Across the entries that follow, how many lines have the word "hand" in them? Give only the number.

• [DATASET]:
+++

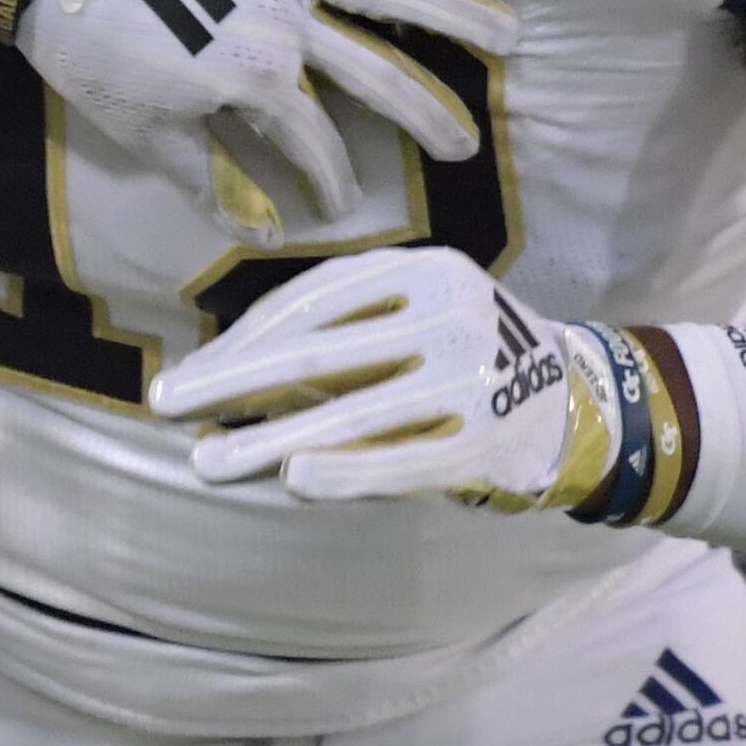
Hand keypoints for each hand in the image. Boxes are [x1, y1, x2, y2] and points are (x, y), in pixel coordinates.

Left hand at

+++

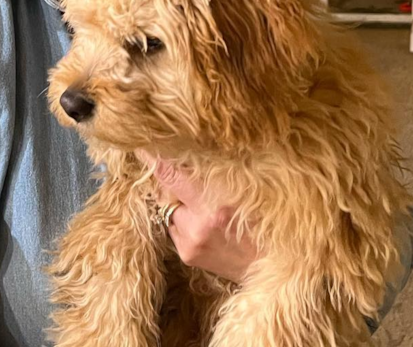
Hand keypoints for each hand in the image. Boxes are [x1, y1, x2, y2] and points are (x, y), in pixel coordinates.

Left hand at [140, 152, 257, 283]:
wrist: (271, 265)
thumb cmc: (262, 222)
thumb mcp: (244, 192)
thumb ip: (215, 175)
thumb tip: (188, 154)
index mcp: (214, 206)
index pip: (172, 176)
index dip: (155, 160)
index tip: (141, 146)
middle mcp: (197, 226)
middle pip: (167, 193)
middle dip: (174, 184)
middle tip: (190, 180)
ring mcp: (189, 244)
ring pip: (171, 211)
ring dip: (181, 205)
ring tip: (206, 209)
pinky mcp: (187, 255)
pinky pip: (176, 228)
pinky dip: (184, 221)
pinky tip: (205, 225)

+++

• [ANSWER AREA]: 4